Beim Hochschulmarketing geht es aber nicht nur darum, internationales Wissen und fremde Kulturen in deutsche Hörsäle zu tragen, sondern auch um den Aufbau eines Netzwerkes ausländischer Nachwuchseliten, das wiederum den Grundstein für weitreichende, langfristige Kooperationen mit Deutschland in Politik, Wirtschaft und Wissenschaft legt. Schließlich trägt die Präsenz Deutschlands auf dem internationalen Bildungsmarkt letztendlich auch zur Qualitätsverbesserung der deutschen Forschung und Lehre bei, wenn wir die Besten der Besten erreichen und nach Deutschland zu einem Studien- oder Forschungsaufenthalt einladen können.



politik-digital:
Wie steht Deutschland denn im internationalen Vergleich da?

Rolf Hoffmann: Als Gastland rangiert Deutschland mit etwa 166.000 ausländischen Studierenden an dritter Stelle, hinter den USA und Großbritannien mit 453.785 bzw. 198.839 ausländischen Studierenden. Auch wenn sich die Zahl der Bildungsausländer an deutschen Hochschulen seit 1976 vervierfacht hat, hat Deutschland gegenüber den genannten Ländern durchaus Nachholbedarf. Hinzu kommt, daß die anderen europäischen Länder wie beispielsweise Frankreich und die Niederlande sich auf dem internationalen Bildungsmarkt ebenfalls zunehmend stärker präsentieren.



politik-digital:
Welche Rolle spielt das Internet aus Ihrer Sicht heute bei der Anwerbung der internationalen Studierenden?

Rolf Hoffmann: Das Internet spielt eine wichtige Rolle bei der Anwerbung ausländischer Studierender und Wissenschaftler, was sich auch an den Userstatistiken des KA-Internetportals
www.campus-germany.de ablesen läßt:

Campus-Germany verzeichnet mit seinem umfassenden fünfsprachigen Informationsangebot mehr als eine Millionen Seitenabfragen pro Monat – und die Tendenz ist steigend.

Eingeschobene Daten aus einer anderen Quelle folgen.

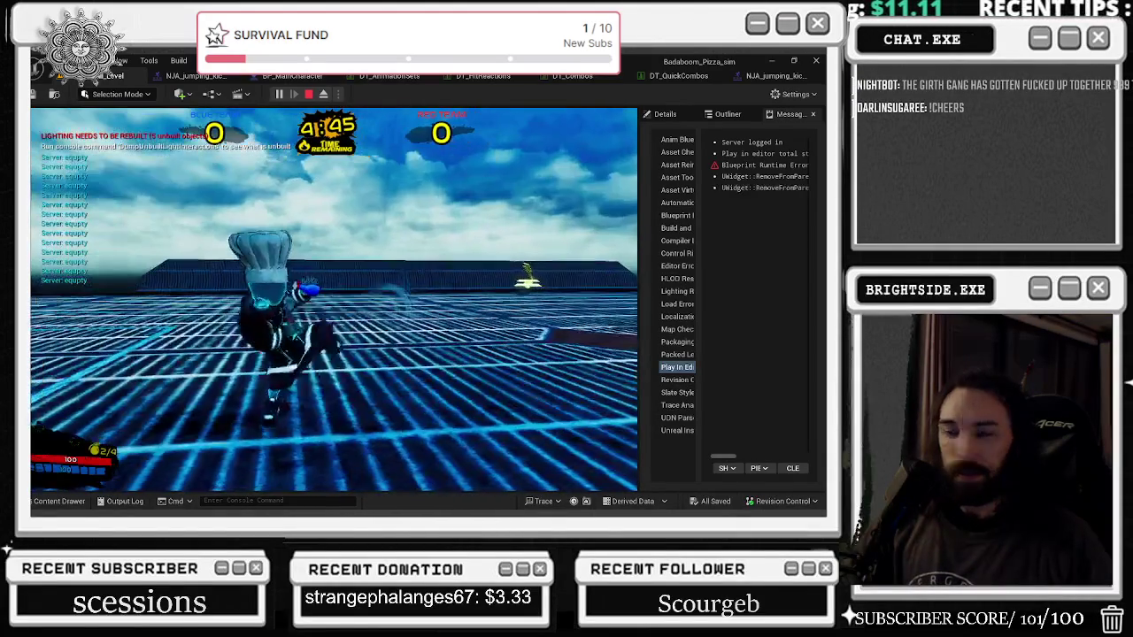
key("Escape")
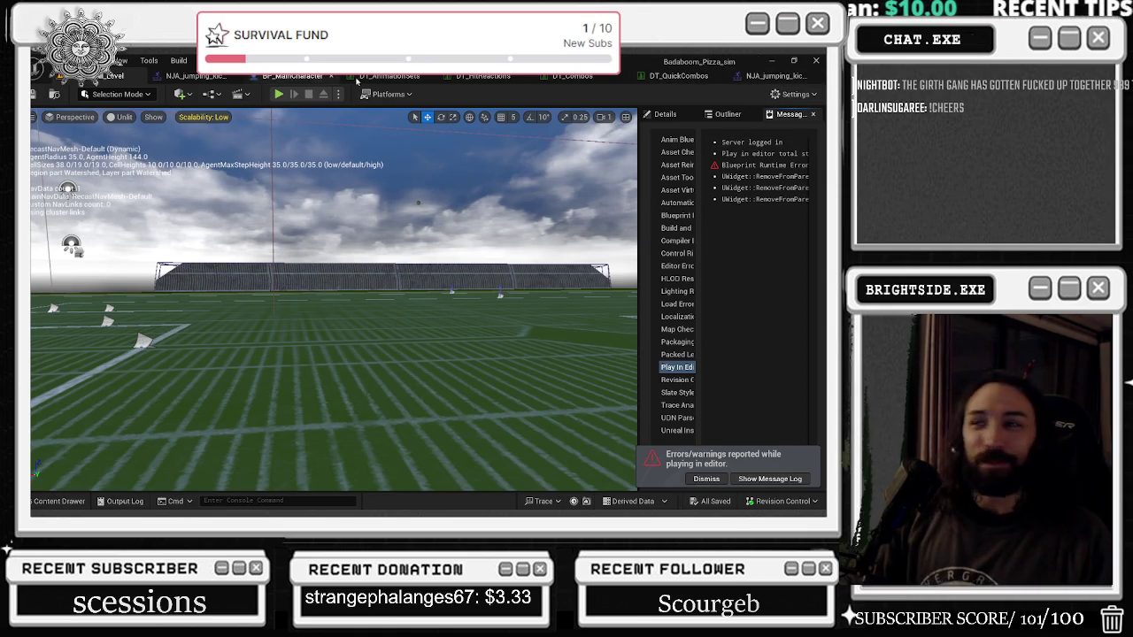
left_click(572, 76)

Das Internet garantiert eine schnelle und aktuelle Aufbereitung wichtiger Informationen, die die ohnehin teureren Printmedien nicht zu leisten imstande sind. So konnte die unlängst modifizierte Arbeitszeitregelung für ausländische Studierende und Wissenschaftler aktuell über das Netz bekannt gegeben werden.

Das Internet unterstützt ausländische Studierende nicht nur bei ihrer Suche nach einer geeigneten Universität, sondern informiert sie auch über die für sie besonders wichtigen wissenschaftlichen communities und Freizeitaktivitäten.

Zu guter Letzt erreicht das Internet nahezu jeden Winkel der Erde und ist somit das perfekte Medium zur Ansprache unserer Zielgruppe weltweit.

politik-digital: Bislang finden ja immer noch real-life Reisen ins Ausland statt, um direkt für den Hochschulstandort Deutschland zu werben. Glauben Sie, dass das Internet große Teile dieser Aufgabe übernehmen kann? Wenn ja wie und gibt es bereits Beispiele?

Rolf Hoffmann: Das Internet stellt eine wichtige Ergänzung unsere Werbeaktivitäten im Ausland dar, kann diese jedoch nicht ersetzen. Der persönliche Kontakt und die Möglichkeit einer individuellen Beratung machen das deutsche Studien- und Forschungsangebot für ausländische Interessierte greifbarer und authentischer als es das Internet vermag. Darüber hinaus integrieren wir einige unserer Auftritte in einen bestimmten thematischen Kontext (z.B. Wirtschaftsmessen, Fachmessen, Wissenschaftsausstellungen), die den Bezug zwischen Bildung, Wissenschaft und Wirtschaft werbewirksam veranschaulichen.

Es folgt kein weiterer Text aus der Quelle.